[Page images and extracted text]
######

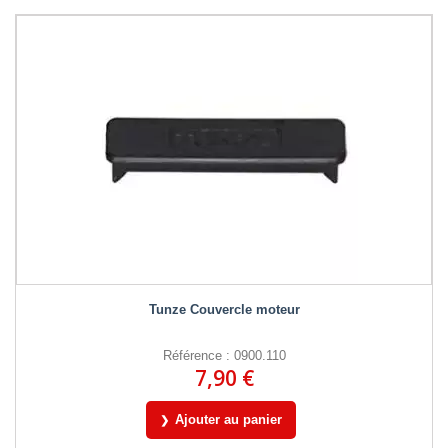
Tunze Couvercle moteur
Référence : 0900.110
7,90 €
Ajouter au panier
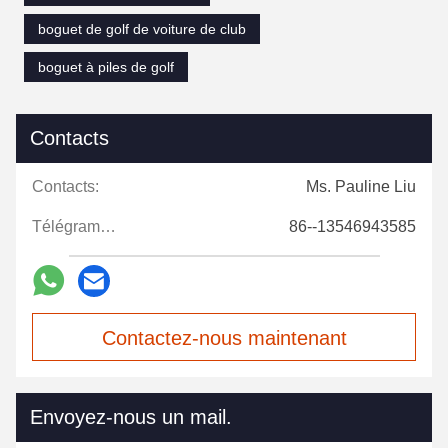
boguet de golf de voiture de club
boguet à piles de golf
Contacts
Contacts:
Ms. Pauline Liu
Télégramme:
86--13546943585
Contactez-nous maintenant
Envoyez-nous un mail.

######

● WHAT YOU HAVE TO DO: Reproduce every line of text in the material above without any change, and omit the pictures from your answer.

● RESPONSE BELOW:
Tunze Couvercle moteur
Référence : 0900.110
7,90 €
Ajouter au panier
boguet de golf de voiture de club
boguet à piles de golf
Contacts
Contacts:
Ms. Pauline Liu
Télégramme:
86--13546943585
Contactez-nous maintenant
Envoyez-nous un mail.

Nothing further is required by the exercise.